▶ **Data**:
== Segment start ==
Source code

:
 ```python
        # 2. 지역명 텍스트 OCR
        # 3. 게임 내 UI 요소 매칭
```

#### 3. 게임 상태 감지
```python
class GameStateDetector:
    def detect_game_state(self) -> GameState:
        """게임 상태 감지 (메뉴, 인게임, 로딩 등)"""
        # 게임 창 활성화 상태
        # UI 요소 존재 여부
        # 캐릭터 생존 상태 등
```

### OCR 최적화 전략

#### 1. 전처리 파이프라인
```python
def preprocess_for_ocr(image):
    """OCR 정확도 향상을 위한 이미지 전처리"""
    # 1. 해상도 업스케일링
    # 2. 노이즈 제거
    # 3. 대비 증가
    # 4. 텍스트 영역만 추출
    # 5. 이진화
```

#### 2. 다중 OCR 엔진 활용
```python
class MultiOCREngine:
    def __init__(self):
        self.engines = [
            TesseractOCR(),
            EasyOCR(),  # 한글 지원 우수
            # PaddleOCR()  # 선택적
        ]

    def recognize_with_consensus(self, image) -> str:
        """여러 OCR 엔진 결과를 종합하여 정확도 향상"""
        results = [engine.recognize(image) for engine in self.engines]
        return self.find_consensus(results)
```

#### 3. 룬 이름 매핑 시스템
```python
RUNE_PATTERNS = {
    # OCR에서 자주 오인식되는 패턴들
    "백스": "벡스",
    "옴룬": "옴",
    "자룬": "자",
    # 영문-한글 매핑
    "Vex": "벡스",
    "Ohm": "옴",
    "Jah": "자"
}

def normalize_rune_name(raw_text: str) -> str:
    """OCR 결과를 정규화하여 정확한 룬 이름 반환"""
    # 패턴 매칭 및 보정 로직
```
== Segment end ==
▶ **Required action**: From the data, report how many lines hold "engines", leaving out any other words.

▶ **Solution to the exercise**: 2